Boy, this is my third Pit thread today. I guess I’m feeling irritable. Anyway, just briefly:
Yielding is a big thing on the SDMB. There’s lots of dicsussion. Here’s a couple of very simple rules, simpler than most I’ve seen.
For both the merger and the mergee:
After following all appropriate laws for your particular merge (i.e., yield / stop signs), please use common sense.
Mergers: Do not continue along at your own speed! Either speed up or slow down to match the traffic. Do not stop when there is no stop sign unless traffic is stopped. Do not hit the ramp at 75 miles an hour when traffic is only going 35.
Mergees: Do not assume the person will find some magic way to get on the road without inconveniencing you. Do not assume that if you potter along at the exact same speed that that is OK. You also need to be aware of the mergers and respond. True it’s incumbent upon them to merge but they need your help to do it.
And a general sort of thing to lots of other Latham drivers:
When you come off the Northway to Exit 7 and you take the right onto 9, there is no Yield nor a Stop there yet you yield and stop anyway. Ok, I can deal with this, you want to be extra safe. But DO NOT go to the very next right turn, 500 yards away, onto 9R and blow right past the fucking yield sign like a bat outta hell.
This only confirms for everyone else your arrogance & stupidity: I stop when I want to, yield when I want to.
By the way, you drivers merging onto the 101 freeway ahead of me? Yes, yes, I see that the entrance ramp has a rather steep curve to it. However, once you hit the freeway, SPEED THE FUCK UP! Don’t leave me sitting behind you going 35mph, when there’s a truck going 65 coming up behind me.
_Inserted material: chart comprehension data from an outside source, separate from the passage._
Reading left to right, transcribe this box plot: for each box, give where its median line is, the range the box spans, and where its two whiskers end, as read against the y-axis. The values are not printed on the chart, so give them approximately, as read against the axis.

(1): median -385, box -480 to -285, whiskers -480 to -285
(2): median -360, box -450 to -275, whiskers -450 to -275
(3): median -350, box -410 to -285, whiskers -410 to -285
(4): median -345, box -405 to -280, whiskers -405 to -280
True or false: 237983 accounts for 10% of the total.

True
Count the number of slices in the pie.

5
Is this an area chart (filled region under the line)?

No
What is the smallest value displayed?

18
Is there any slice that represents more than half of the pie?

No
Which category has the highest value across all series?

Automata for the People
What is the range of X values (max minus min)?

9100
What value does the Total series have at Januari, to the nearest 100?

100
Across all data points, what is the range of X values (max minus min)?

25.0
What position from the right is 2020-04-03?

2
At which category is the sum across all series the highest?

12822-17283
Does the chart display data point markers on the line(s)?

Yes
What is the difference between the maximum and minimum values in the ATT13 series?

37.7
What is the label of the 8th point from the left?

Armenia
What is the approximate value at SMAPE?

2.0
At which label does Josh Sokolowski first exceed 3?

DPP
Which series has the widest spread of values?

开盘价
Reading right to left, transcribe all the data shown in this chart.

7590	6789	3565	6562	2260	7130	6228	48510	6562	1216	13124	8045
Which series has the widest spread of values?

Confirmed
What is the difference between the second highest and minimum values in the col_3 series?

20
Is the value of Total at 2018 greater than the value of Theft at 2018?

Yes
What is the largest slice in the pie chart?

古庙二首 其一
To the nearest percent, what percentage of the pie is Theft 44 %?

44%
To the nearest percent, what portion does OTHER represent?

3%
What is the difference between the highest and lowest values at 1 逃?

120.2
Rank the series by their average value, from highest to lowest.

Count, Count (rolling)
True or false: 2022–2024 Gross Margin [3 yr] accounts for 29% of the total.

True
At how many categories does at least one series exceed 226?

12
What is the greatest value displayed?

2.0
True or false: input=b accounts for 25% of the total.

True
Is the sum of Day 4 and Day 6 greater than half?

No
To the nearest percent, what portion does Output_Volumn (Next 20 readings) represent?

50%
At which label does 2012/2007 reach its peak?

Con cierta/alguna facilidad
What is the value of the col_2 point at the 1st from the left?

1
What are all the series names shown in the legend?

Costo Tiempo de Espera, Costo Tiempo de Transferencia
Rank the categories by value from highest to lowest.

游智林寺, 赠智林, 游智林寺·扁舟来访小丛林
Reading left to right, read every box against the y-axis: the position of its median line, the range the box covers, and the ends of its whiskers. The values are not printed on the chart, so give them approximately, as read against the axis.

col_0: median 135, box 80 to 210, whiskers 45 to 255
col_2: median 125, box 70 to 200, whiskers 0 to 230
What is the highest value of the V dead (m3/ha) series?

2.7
Son of a bitch, I can’t tell you how many times I’ve had to swerve off onto the shoulder because there’s no room for a truck to get over into the left lane in time to avoid me. shudder
Excellent rant – on a subject that’s been done a lot, but deserves being driven home (pun not intended) because of its potential for serious damage or injury.
Of course, one of the best ways for the OP to avoid those problems is to stop driving in the Capital Area – which seems to attract the worst drivers in Upstate New York. (I gather from teleute’s post that California has much the same problem.)
But something my father insisted I learn when I was learning to drive, back in the later Pleistocene – if you’re on a four-lane highway and see someone ahead on an on-ramp, and you can safely move left to give him room to merge onto the highway, you’re obliged to do so by the rules of courtesy of the road.
Has that been totally ignored in recent years? I know that traffic is not so heavy everywhere in America that it’s never possible to do so – but nobody ever speaks of it anymore.
I almost always try to pull over to the left lane. Or drive in the middle lane, since I drive at least 65-70, so I don’t feel like I’m slowing everyone down.
And I can’t stop driving here, that would mean I’d have to leave here! And I love it here. (No sarcasm).
Exit 7 is the one where the right turn on to 9 North is an extra lane, right? I have never understood why people stop there. My current headache is going from 787 southbound to 90, what with the construction on 90. Two lanes merging into one, and then a lane shift. Ugh.
I like it here too, Poly. I’ll put up with the lousy drivers.